Ira Glass photo by ricky.montalvo.
I was driving to visit my 87-year-old Dad last Sunday, as I do every Sunday. It’s usually one of my NPR-listening times, and I caught the famous This American Life on the radio.
But there was a twist. Someone was interviewing Ira Glass, the host, instead of the other way around. If you aren’t familiar with the program, Ira Glass, in an inimitable voice, narrates oddball stories about regular people. He sounds like he was raised by intellectual Martians who expatriated to the Upper West Side of Manhattan. He actually grew up in Baltimore.
Ira Glass was talking about his pit bull, Piney. In his oh-too-blasé voice of bored neutrality, I actually sensed some emotion as Ira talked about the constantly muzzled, Prozac-taking, kangaroo-eating pit bull that has changed his and his wife’s life. Mostly for the worst.
You can listen to the relevant part of the show here (skip to 38:35):
Piney Has Already Attacked Children
In a nutshell, Ira and his wife adopted a pit bull pup some seven years ago, and took him to some kind of a wedding celebration with children soon after, where Piney bit two of them. The inference is that the wedding incident changed Piney forever. He has subsequently bitten both Ira and his wife, Anaheed, and several other people.
Ira referred to these bites as “nips.” Nancy Updike, the This American Life interviewer, insisted that if the act draws blood, it is a bite. Ira decided they should be classified as “bloody nips.”

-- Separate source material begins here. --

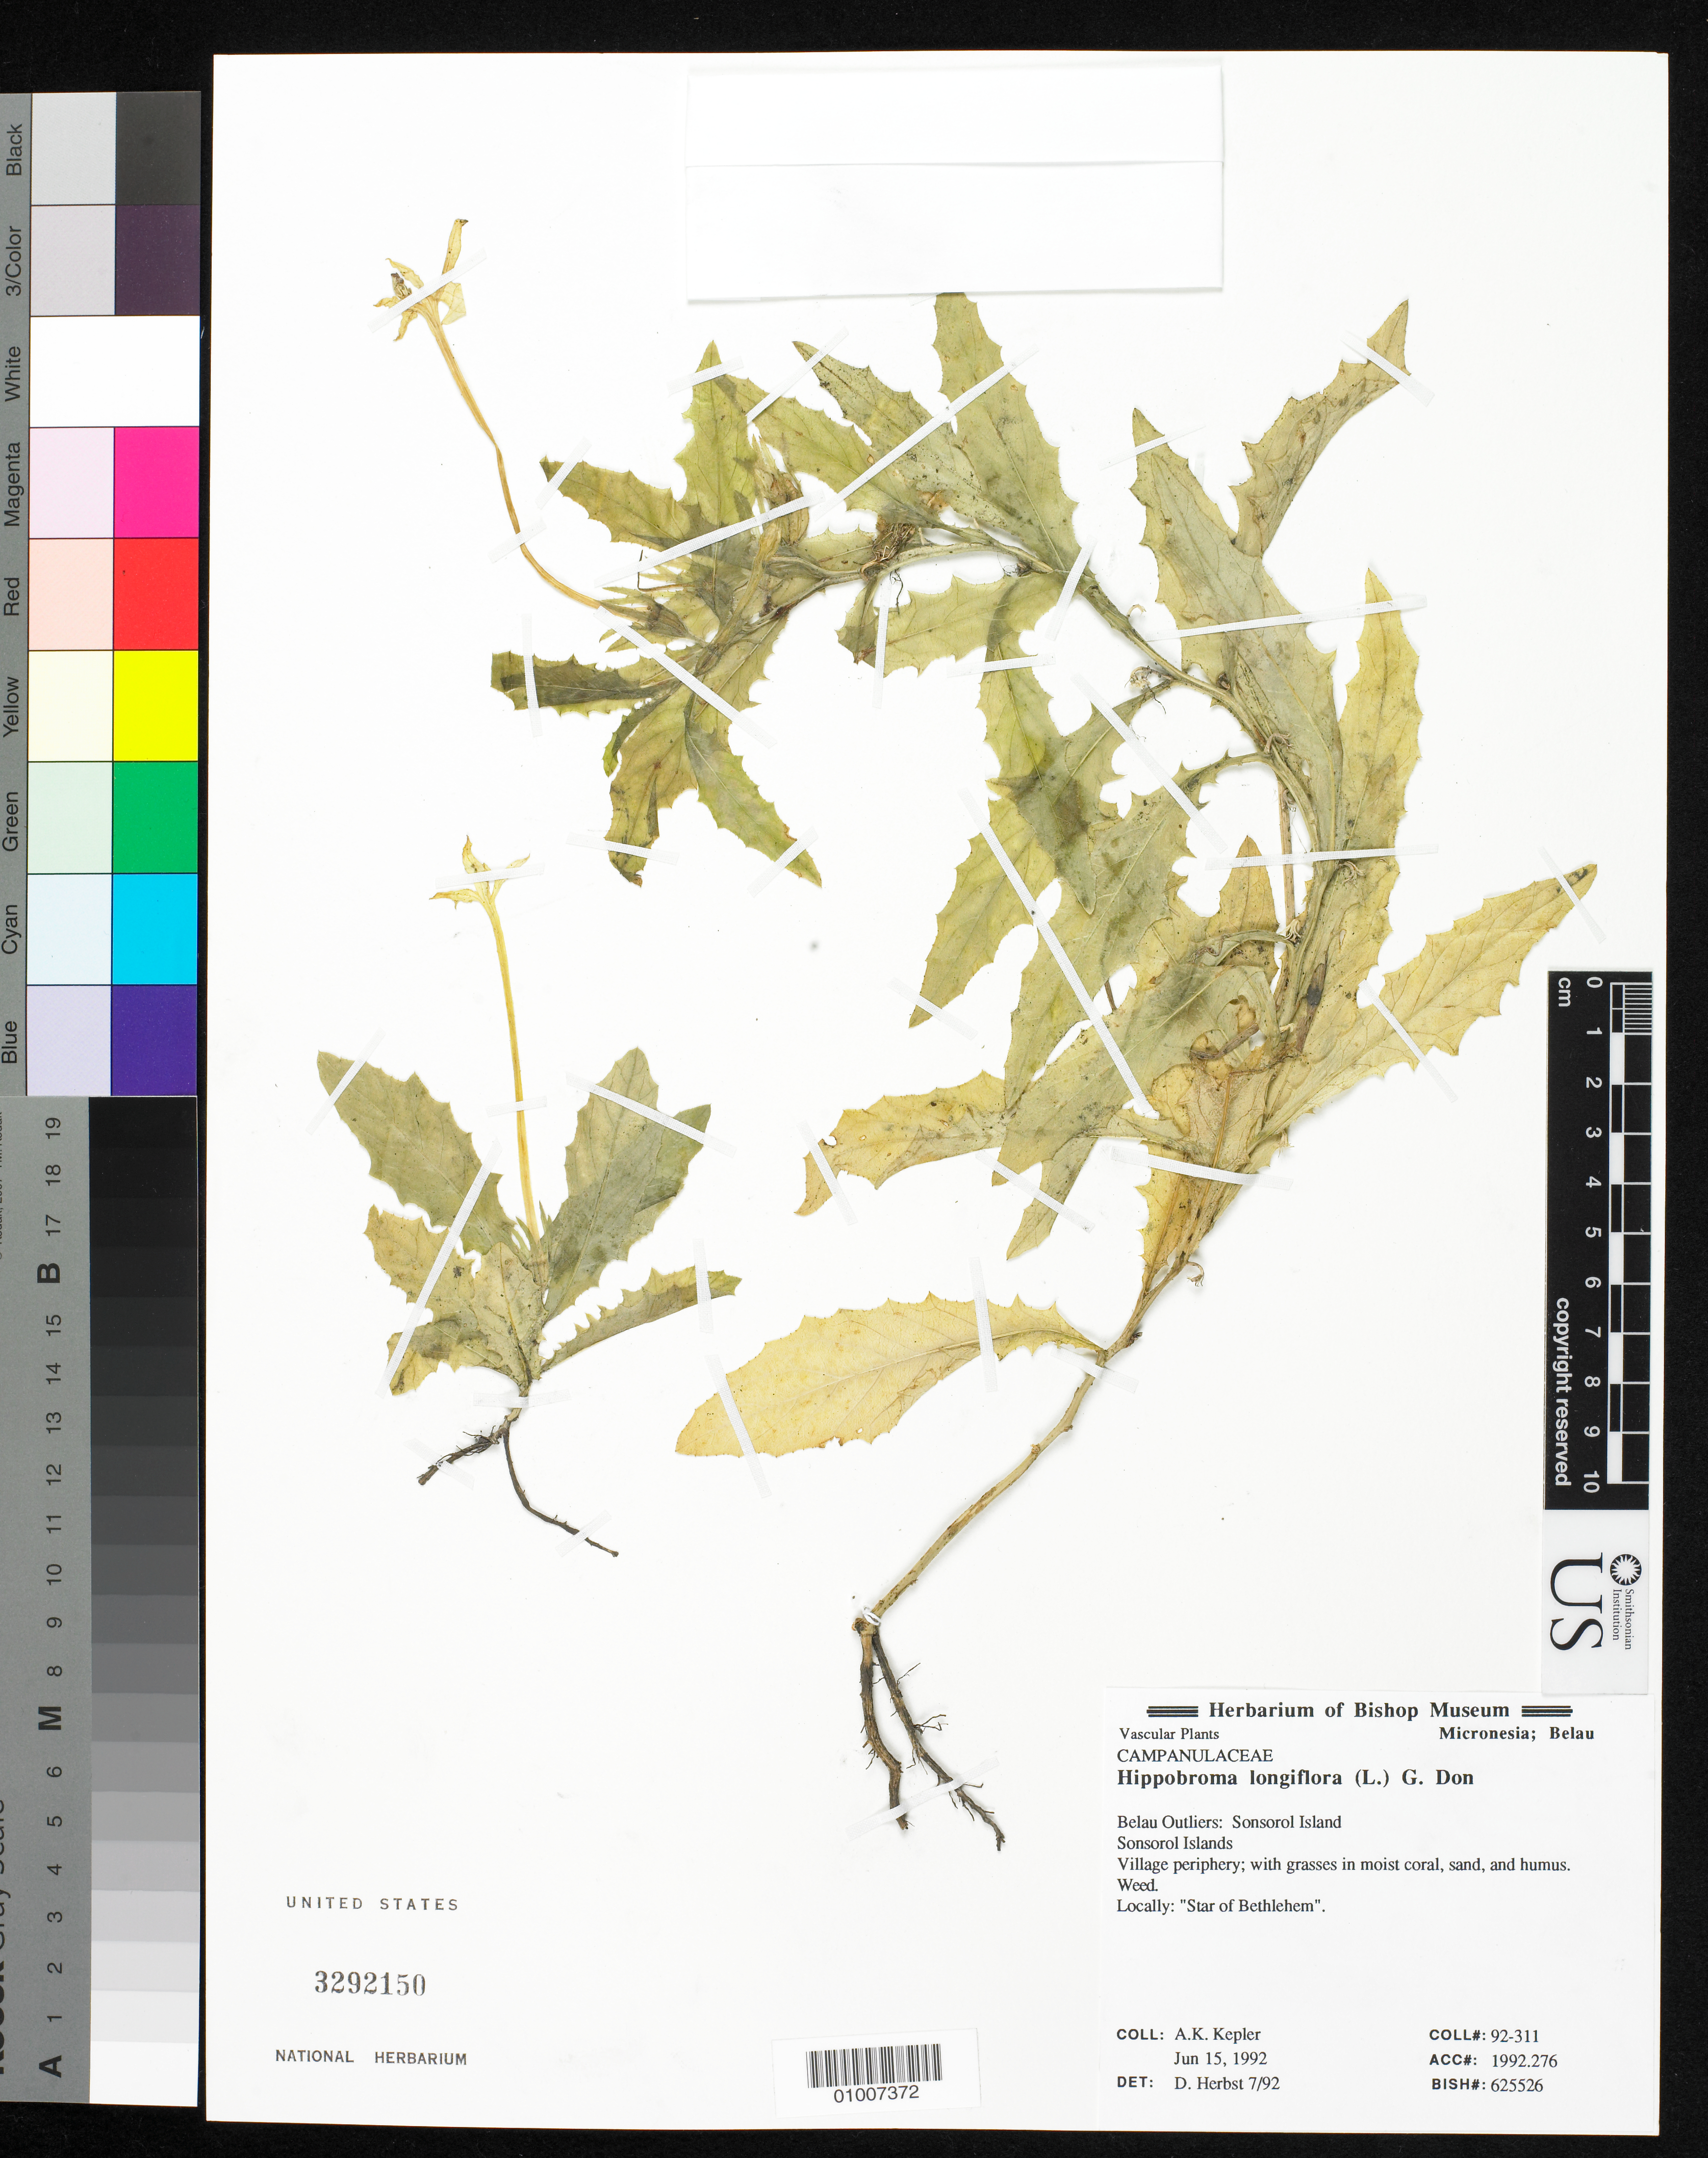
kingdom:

- Don’t Miss: Warning Signs That a Dog Might Bite
The owners have sought multiple trainers and veterinary advice without improving Piney’s behavior to a socially acceptable level, and the dog’s health is a big problem as well. While it is clear Ira Glass is dedicated to this extremely problematic canine, he seems clueless, or irritatingly smug, about Piney being a walking time bomb.
No Visitors Allowed
Ira and his wife now live in a New York City apartment with Piney, in seclusion. No visitors allowed. When Piney sees the light of day, he is muzzled. Ira recounts an incident when, after an early-morning walk, he and Piney returned to the apartment and Piney turned on him. Ira believes the dog was guarding the sleeping wife. He tried to divert Piney’s attack into a tug-of-war play.
Cesar Millan-like trainers, or many less celebrated trainers with many differing philosophies, are probably tearing their hair out by this point in the broadcast.
Toward the end of the segment, the real meat of the problem came to light. How do Ira and his wife justify this type of existence, for them or the dog? Why do they keep doing it? That’s what Updike, a producer who has known Ira for a long time, couldn’t comprehend. Her lack of understanding offended, or seemed to hurt, Ira. This was his explanation:
“It’s really sweet to have this animal that trusts no one and is alone in this world except for us, and he trusts us.”
He raveled on about Piney’s helplessness and dependency.
The interviewer responded, “It’s interesting that you consider him helpless, though, since he lunges at you every day. And you see helplessness behind I think what other people see as aggression.”